■ TASK SET ■
**1.** Rewrite the tire-pressure forum thread starting with "Will explore the" and going on through "trip is done.", substituting "beach trip" for "fishing trip".
**2.** Resume the tire-pressure forum thread after its last post.

■ TEXT PROVIDED ■
Life's Lesson #27. If you see it and you want it, BUY IT RIGHT THEN AND THERE !!!
Will explore the larger 12volt models as well.

oh well, the* XJ Country* Saga continues. :fishing:


----------



## kurazy kracka

I will drop mine to 22-25 and leave it there until the fishing trip is over. so when I go to hatteras for a week I will air down and leave it aired down till the trip is done.


----------



## Papa-T

I usually drop mine to 15. Here's a story for you. The only time I never deflated my tires I was heading to the point. My wife was riding shotgun and reading one of the local papers as we were heading out. She simply ask "aren't you going to take the air out" now I was making a quick trip out to meet up with a friend. My macho self said "No just going out and right back, no need. I'll be fine. I was following another truck and they made a quick stop. I hit the brakes and my Chevrolet burried to the frame. My wife kinda smilled but didn't say a word. Don't know what was worse. Digging out, being pulled out by a Ford or her not saying anything. Trust me after digging for an hour I was more than happy to hook to that beautiful jacked up Ford.


----------



## dsurf

Recommend slightly more PSI in the front tires (2psi) to facilitate turning and not as hard on the steering mechanisms.

■ GIVEN MATERIAL ■
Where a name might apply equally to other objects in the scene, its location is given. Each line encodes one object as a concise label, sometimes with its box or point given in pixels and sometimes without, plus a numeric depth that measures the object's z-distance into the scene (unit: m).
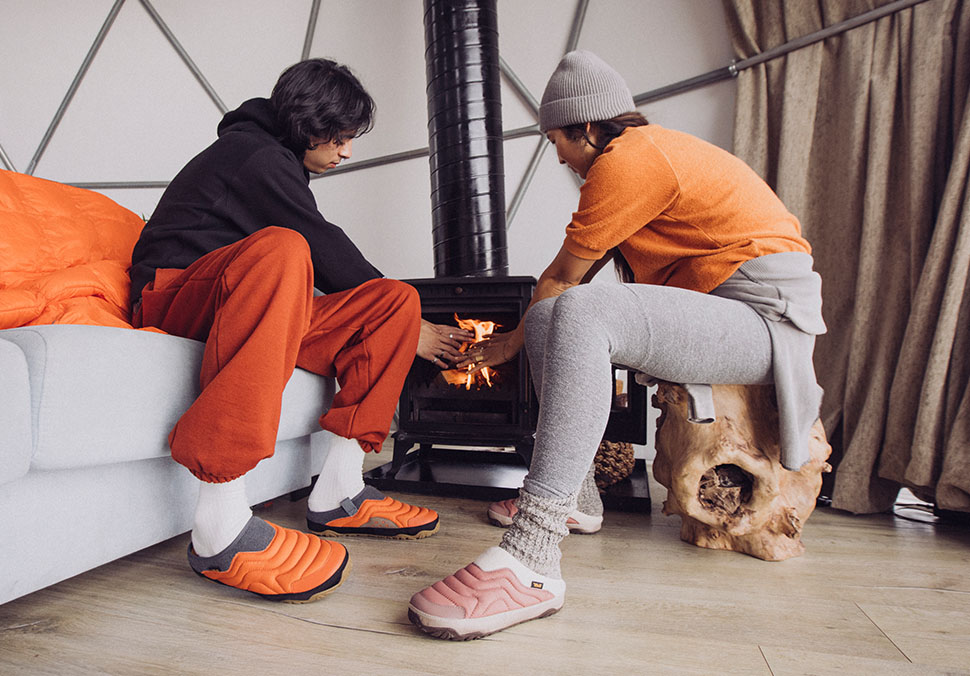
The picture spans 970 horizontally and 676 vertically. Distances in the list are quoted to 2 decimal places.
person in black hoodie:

■ RESPONSES PER TASK ■
**1.**
Will explore the larger 12volt models as well.

oh well, the* XJ Country* Saga continues. :fishing:


----------



## kurazy kracka

I will drop mine to 22-25 and leave it there until the beach trip is over. so when I go to hatteras for a week I will air down and leave it aired down till the trip is done.

**2.**
I leave mine aired down for the duration of the fishing trip (but not more than 5-6 days of routine driving). But I have a couple rules:

1-I always use Michelins on my trucks
2-Stay away from low profile tires.


----------



## bronzbck1

Don't spend your money on compressors when air is free. Just don't drive too fast and air up before you go home. That is what EVERYONE does that fishes the OBX


----------



## adimauro1988

I drive a Nissan titan with stock 265/70/18 and have aired down once to about 15 psi and noticed no difference then when I don't air down so I don't waste my time airing down.


----------



## bronzbck1

adimauro1988 said:


> I drive a Nissan titan with stock 265/70/18 and have aired down once to about 15 psi and noticed no difference then when I don't air down so I don't waste my time airing down.


Turn around and run in your own tracks. It will be like a wash board your driving on. Thanks for tearing up the beach for us. Everyone that runs behind you thanks you for visiting


----------



## adimauro1988

My tires are just as wide if not wider then everyone else's on the beach minus the guys in the lifted trucks, and I watch more people with aired down tires get stuck more then anything else


----------



## dsurf

adimauro1988 said:


> I drive a Nissan titan with stock 265/70/18 and have aired down once to about 15 psi and noticed no difference then when I don't air down so I don't waste my time airing down.


I can't begin to tell you how wrong this is..........it's this very attitude, naivete, or perhaps arrog*****, that closes beaches and give ORVers at bad rap.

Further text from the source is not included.